• **Source**
==================================================

Dealing with translation may sound far less complicated but Low warns us not to underestimate this work either. ‘There is a real creativity to good literary translation,’ he says. ‘It’s not about creating your own work but it’s about having sufficient expertise, depth of knowledge and being a really good writer yourself.’ Literary translators need an ear for a writer’s rhythm and emphasis, and for the music of language.

Appreciating the difference between translators and interpreters has captured me in a semantic loop. I realise that many times I’ve said ‘lost in translation’ when ‘lost in interpretation’ would be more correct (but something more is surely lost in applying the words correctly!) For now I’m going with ‘lost in translerpretation’.

For a great long form read follow this link to Nic Low's piece about the Christchurch earthquake in the Griffith Review.

The sound of wise words

If I stop typing now there is relative silence. There’s no editor talking shop while pacing through my room. No fellow writers sit nearby. I can’t overhear someone conducting a difficult phone interview the in the next cubicle. I don’t get ongoing circulars to all staff about new research tools or resources. I can’t ask a respected sub a quick question about grammar. I can’t readily get a colleague to help me find the right structure or lead. Sometimes this silence is golden. All I can hear is the wind in the trees, birds tweeting above and children playing at the nearby school. But other times – when the silence is due to my isolation and inexperience – it’s all too frustrating. It’s the silence that comes from not having the information, skills or expertise to move forward. It’s the silence that’s got me to thinking about the idea of a mentor.

Without a mentor my ear might as well be made of stone. Thanks to Anja Jonsson for use of this image Ear of a stone head under Creative Commons.

With the downsizing of newsrooms and publishing houses more and more writers are working in isolation. ‘They want someone who can guide them long term [and who] they can turn to more than once,’ says Sally Williams, Marketing and Membership Coordinator at Writers Victoria. Williams runs Writers Victoria’s twice-yearly mentorship program. ‘When we open applications we get absolutely swarmed with people, and in between… we get loads of enquiries,’ she says. So it seems I’m not the only one interested in a bit of professional guidance.

According to Williams, the key to a successful mentor-mentee relationship is being prepared and totally clear about what you want to achieve. ‘Don’t just come into it and expect the mentor to be able to wave the magic wand and make things better. [Writers need to set] clear measurable short and long term goals that they can achieve.’

‘If we didn’t have that goal-setting process I could see the relationship falling into a weird, useless exercise in not much,’ says Samantha van Zweden, freelance writer, blogger and bookseller. She has a mentoring arrangement with writer, editor and reviewer Laurie Steed. Steed and van Zweden’s mentorship evolved organically from a professional association. But other writers find mentors by approaching directly or going via a program like the one at Writers Victoria.

One of the biggest challenges for all writers in mentorships is in meeting expectations says Williams. ‘A few mentors will really crack the whip and have expectations of what they think the mentee should achieve by the next meeting.’ Williams has often seen writers struggling to keep up. ‘The mentor offers the guidance but the writer still has to go away and do the hard yards,’ she says.

==================================================

• **Short problem 1**
In the recorded data entries below, change every "common name" to "vernacular name" in the part that opens with the line containing "order: Geraniales" and closes with the last entry. Write out only that part, with everything else left as it is.

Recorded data

==================================================

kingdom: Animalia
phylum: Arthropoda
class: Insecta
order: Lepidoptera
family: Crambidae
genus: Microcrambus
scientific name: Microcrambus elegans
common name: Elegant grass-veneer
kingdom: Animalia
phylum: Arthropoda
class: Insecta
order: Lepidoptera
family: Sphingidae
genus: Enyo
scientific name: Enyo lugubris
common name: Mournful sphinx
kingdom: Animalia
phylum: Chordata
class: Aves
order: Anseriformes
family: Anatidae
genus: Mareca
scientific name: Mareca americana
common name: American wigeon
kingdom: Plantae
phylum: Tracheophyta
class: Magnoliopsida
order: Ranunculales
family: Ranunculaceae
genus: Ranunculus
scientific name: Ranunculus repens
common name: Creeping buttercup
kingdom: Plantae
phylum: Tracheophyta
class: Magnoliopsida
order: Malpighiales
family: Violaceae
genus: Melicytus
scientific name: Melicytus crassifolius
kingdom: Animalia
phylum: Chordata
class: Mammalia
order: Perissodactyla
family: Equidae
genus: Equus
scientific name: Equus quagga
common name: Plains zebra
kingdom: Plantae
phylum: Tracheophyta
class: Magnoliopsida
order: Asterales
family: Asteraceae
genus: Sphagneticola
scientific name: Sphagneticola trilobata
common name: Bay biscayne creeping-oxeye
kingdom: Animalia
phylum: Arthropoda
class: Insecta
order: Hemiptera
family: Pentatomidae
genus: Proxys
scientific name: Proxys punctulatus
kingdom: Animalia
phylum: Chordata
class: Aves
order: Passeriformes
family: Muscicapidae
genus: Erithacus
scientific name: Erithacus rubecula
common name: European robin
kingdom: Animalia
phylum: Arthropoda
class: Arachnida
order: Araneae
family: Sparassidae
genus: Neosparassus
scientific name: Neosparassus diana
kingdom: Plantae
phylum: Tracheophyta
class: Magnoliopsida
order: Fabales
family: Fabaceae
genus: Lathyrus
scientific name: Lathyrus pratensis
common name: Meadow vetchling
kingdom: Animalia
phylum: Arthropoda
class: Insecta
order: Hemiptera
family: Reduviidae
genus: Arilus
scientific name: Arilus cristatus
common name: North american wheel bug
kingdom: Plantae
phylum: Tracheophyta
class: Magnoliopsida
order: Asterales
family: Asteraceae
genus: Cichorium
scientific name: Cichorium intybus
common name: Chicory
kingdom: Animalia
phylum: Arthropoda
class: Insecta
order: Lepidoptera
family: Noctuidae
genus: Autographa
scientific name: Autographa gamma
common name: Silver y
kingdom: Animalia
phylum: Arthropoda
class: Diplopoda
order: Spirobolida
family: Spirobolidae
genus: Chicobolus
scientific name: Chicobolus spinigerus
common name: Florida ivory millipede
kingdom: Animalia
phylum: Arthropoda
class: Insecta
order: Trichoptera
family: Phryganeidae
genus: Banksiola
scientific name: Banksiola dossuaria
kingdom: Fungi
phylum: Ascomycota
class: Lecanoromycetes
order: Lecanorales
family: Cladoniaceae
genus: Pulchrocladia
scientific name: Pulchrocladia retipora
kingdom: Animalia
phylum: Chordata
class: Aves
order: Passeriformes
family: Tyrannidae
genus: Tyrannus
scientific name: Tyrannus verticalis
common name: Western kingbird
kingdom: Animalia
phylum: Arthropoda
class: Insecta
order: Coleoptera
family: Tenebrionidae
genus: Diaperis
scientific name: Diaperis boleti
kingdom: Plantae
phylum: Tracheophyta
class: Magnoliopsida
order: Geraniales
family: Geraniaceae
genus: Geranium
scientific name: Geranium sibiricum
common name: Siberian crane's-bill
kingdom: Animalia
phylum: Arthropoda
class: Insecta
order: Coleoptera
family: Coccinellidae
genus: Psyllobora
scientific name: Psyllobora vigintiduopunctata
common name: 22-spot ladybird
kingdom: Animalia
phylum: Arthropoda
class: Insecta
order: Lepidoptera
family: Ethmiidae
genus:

==================================================

• **Short problem 2**
In the piece on writers and mentors, who runs the twice-yearly mentorship program at Writers Victoria?

• **Answer 1**
order: Geraniales
family: Geraniaceae
genus: Geranium
scientific name: Geranium sibiricum
vernacular name: Siberian crane's-bill
kingdom: Animalia
phylum: Arthropoda
class: Insecta
order: Coleoptera
family: Coccinellidae
genus: Psyllobora
scientific name: Psyllobora vigintiduopunctata
vernacular name: 22-spot ladybird
kingdom: Animalia
phylum: Arthropoda
class: Insecta
order: Lepidoptera
family: Ethmiidae
genus:

• **Answer 2**
Sally Williams, Marketing and Membership Coordinator at Writers Victoria.